* [Passage shown]:
################

# Frogs & Toads > African Bullfrogs >  New guy here w/ Patty the Pyxie Frog!

## dsmalex97

Whatsup everyone?!  This seems like a great forum, and I'm glad to be a part of it now.  I've been meaning to get myself back into frogs since I was 17.  I'm 24 now, and I couldn't wait any longer lol.  I had a pac-man frog when I was a kid, and a couple of whites tree frogs, but had to get rid of them before I moved...My reptile addiction didn't go anywhere, and I now have 15 Ball Pythons, 1 KSB, and 2 Columbian Red Tail Boa's.  But problem here....NO FROGS!!  So yesterday I was on the hunt at the White Plains Reptile Expo, and came across this beauty!!  I got her for $75 bucks, which I thought was a steal for an adult!  But here she is, I named her Patty!







I was wondering if you guys could tell me that she is definitely male or female.  The guy I got her from didn't seem to into her, and got her as a trade.  Also, I know I'm not supposed to have her on moss, but I had it lying around so I'm going to use it until I have time to run to petco or something to grab coco fiber.  I want to get some Dubia's for her, but until then I was gonna get night crawlers.  How many should I feed a frog this size, and how frequent?  I have her in a 58qt tub is that big enough or no?  She hasn't burrowed down yet, and was thrashing around like crazy last night lol!  She seems more calm today, but still on top of the substrate looking alert.  Let me know what you all think of her!  Definitely excited to have her!

################

* [Required actions]:
(1) Summarize the forum post about the new pyxie frog in two sentences.
(2) Reproduce the rows verbatim, starting at the first line of the rows and ending with the line containing "sensations désagréables telles que les dém", both included.

################

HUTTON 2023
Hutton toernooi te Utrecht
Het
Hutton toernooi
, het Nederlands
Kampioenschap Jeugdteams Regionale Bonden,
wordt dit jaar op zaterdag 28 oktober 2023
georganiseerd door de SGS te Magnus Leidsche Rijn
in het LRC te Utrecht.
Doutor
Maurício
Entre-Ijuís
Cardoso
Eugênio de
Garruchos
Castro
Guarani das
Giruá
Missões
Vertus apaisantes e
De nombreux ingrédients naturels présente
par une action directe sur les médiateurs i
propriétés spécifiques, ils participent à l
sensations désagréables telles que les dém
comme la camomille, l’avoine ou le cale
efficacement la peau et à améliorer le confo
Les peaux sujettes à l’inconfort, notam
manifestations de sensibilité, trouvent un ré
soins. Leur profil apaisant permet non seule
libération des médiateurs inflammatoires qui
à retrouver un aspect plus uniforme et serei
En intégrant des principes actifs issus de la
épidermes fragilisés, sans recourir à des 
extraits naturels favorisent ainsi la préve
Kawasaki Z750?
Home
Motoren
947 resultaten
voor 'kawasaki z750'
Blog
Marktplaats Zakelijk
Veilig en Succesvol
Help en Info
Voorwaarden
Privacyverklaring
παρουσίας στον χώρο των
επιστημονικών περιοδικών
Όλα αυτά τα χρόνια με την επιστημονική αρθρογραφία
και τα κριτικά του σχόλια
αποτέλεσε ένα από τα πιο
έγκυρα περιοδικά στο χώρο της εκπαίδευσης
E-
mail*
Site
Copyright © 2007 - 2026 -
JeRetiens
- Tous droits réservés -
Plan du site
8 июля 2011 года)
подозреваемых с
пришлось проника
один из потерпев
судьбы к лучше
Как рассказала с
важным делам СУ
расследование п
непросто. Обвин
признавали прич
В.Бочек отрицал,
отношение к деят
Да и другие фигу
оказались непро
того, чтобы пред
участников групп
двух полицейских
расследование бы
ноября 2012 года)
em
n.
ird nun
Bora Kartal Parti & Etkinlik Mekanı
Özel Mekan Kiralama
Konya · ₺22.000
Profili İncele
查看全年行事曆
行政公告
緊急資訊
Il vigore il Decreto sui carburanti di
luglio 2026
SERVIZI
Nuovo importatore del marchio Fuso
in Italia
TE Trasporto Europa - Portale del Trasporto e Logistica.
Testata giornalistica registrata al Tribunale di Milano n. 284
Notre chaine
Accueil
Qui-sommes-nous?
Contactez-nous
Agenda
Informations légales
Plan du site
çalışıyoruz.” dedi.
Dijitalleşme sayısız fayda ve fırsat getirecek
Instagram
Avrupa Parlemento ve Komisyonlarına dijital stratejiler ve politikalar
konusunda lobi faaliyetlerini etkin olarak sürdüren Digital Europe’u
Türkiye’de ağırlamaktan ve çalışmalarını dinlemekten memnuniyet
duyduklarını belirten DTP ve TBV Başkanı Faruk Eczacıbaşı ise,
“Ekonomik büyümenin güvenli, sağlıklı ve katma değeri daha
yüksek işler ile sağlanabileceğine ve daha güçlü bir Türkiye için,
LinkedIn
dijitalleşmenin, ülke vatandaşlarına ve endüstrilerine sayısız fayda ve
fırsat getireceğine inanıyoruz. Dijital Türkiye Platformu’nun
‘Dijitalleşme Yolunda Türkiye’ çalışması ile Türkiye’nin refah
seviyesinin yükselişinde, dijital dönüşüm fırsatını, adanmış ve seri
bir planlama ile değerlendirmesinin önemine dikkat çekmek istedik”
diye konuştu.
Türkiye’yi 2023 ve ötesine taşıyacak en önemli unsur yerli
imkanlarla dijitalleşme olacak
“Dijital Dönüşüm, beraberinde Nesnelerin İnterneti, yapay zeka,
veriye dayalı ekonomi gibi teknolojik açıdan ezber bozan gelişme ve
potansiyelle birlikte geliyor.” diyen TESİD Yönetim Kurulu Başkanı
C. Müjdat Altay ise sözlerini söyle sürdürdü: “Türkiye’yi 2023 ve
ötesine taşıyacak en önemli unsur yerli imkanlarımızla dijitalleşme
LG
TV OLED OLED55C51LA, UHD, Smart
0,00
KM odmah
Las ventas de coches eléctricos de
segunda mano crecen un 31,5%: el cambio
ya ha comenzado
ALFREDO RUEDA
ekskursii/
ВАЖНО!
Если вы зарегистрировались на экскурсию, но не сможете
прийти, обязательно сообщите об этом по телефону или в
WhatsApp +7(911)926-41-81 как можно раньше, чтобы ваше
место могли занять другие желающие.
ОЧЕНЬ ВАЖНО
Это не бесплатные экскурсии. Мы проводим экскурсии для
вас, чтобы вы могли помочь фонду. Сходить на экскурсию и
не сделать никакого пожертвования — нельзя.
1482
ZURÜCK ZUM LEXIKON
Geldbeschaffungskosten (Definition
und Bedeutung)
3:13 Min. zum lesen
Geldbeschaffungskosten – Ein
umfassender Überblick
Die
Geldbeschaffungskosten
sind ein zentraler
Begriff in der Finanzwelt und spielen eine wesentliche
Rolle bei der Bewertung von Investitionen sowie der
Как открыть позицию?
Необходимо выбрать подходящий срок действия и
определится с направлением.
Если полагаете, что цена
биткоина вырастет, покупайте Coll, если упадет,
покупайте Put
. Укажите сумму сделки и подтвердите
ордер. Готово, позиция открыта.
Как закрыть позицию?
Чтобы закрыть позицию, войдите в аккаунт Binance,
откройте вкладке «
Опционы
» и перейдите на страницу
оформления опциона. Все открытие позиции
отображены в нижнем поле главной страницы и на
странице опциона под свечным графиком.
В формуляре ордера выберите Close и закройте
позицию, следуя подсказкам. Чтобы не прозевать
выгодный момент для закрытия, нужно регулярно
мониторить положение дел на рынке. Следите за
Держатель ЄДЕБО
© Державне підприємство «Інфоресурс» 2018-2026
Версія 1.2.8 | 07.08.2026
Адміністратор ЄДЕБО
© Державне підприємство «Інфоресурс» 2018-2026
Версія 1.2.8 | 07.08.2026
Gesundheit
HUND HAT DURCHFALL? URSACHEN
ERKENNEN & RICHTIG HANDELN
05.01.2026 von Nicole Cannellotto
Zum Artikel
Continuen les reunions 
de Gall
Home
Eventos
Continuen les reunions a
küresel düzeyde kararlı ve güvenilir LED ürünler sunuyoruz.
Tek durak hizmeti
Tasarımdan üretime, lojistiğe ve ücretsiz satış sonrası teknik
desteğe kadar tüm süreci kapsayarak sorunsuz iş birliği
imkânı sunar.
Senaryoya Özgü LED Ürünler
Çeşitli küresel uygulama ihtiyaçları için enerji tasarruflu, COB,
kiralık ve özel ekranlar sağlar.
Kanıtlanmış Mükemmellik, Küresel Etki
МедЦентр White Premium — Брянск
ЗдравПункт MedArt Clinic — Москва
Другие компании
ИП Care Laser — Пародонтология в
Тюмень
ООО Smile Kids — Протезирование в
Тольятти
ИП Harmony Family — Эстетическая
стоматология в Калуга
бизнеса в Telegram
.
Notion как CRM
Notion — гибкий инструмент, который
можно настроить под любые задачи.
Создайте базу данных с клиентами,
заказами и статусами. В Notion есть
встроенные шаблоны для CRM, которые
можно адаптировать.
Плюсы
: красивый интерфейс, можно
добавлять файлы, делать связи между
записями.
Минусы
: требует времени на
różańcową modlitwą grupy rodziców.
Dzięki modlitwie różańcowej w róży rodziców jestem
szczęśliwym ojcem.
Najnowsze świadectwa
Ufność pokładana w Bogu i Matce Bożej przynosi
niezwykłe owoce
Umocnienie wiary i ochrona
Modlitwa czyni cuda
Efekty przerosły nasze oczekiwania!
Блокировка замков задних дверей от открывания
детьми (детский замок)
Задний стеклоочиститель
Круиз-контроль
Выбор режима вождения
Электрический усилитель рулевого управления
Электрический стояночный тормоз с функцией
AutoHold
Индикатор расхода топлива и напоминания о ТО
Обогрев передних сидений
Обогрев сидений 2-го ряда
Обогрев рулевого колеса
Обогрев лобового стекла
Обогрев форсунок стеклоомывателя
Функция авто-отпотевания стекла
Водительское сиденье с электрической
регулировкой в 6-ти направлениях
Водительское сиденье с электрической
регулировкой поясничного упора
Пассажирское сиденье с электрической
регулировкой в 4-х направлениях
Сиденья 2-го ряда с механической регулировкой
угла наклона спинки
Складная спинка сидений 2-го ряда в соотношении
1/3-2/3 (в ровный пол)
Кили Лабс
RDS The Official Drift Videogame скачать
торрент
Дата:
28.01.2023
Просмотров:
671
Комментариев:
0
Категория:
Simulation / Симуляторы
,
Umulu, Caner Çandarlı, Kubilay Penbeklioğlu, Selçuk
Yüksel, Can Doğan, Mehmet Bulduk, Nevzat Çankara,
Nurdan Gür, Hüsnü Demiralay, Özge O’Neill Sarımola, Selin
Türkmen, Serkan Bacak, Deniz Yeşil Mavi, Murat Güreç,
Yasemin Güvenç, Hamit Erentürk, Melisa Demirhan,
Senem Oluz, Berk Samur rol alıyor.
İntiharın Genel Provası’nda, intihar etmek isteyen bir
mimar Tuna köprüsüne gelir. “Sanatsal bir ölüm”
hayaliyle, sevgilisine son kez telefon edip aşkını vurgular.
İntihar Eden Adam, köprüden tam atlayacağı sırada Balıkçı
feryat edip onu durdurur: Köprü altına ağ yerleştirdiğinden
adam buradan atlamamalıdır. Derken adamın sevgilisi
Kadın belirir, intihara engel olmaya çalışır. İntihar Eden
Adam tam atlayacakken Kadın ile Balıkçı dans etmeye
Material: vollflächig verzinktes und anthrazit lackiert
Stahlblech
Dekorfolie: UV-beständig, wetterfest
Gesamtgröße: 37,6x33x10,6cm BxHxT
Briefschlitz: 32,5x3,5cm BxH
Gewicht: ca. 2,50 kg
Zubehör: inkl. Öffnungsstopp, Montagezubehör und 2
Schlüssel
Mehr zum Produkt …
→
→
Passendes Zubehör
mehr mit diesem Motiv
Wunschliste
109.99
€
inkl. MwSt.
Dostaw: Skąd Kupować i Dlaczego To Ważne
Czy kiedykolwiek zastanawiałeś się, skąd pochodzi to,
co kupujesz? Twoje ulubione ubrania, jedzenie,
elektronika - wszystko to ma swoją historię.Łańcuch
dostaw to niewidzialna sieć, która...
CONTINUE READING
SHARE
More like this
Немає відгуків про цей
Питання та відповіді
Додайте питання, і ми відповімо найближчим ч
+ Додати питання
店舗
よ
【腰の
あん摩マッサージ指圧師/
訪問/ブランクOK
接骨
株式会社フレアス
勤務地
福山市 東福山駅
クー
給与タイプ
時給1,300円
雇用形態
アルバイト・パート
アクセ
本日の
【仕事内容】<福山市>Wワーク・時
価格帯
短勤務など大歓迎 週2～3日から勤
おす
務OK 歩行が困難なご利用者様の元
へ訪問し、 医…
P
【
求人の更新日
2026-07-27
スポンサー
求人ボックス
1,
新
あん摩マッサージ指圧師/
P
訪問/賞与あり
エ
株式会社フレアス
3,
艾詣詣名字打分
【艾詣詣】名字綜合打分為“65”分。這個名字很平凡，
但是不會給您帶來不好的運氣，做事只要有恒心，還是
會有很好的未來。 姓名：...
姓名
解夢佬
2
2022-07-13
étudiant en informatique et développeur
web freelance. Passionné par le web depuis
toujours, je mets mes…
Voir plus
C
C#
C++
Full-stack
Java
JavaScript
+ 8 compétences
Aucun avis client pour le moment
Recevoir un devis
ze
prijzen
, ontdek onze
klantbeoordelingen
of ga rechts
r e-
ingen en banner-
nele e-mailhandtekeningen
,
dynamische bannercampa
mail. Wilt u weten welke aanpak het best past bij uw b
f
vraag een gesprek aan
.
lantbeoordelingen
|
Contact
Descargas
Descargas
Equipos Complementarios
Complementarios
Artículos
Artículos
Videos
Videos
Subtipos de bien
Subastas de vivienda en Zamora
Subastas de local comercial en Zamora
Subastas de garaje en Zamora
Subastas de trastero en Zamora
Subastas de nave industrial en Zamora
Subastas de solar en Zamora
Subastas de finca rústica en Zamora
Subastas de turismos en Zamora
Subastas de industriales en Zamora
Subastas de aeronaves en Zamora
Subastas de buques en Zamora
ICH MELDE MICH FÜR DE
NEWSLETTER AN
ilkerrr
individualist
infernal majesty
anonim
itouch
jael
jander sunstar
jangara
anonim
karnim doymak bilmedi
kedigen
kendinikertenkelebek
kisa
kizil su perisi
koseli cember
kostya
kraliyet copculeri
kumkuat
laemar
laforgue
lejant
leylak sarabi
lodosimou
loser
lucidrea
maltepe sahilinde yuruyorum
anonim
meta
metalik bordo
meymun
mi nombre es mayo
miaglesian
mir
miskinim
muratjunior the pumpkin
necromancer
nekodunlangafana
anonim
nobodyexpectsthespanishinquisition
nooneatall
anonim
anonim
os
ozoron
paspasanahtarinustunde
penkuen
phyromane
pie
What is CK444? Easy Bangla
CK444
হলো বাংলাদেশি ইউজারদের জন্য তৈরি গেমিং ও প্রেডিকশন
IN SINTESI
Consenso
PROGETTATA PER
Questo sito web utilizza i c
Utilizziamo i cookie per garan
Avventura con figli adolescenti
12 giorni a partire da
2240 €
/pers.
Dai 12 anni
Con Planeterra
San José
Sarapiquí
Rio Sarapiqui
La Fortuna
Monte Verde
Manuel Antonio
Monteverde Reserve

################

* [Replies]:
(1) After years without frogs, the poster bought an adult pyxie frog named Patty for $75 at the White Plains Reptile Expo, adding her to a collection of 15 ball pythons, 1 KSB, and 2 Colombian red tail boas. The poster asks whether Patty is definitely male or female, how many night crawlers to feed her and how often, and whether a 58qt tub is big enough, noting that she is on moss only until coco fiber can be bought.

(2)
HUTTON 2023
Hutton toernooi te Utrecht
Het
Hutton toernooi
, het Nederlands
Kampioenschap Jeugdteams Regionale Bonden,
wordt dit jaar op zaterdag 28 oktober 2023
georganiseerd door de SGS te Magnus Leidsche Rijn
in het LRC te Utrecht.
Doutor
Maurício
Entre-Ijuís
Cardoso
Eugênio de
Garruchos
Castro
Guarani das
Giruá
Missões
Vertus apaisantes e
De nombreux ingrédients naturels présente
par une action directe sur les médiateurs i
propriétés spécifiques, ils participent à l
sensations désagréables telles que les dém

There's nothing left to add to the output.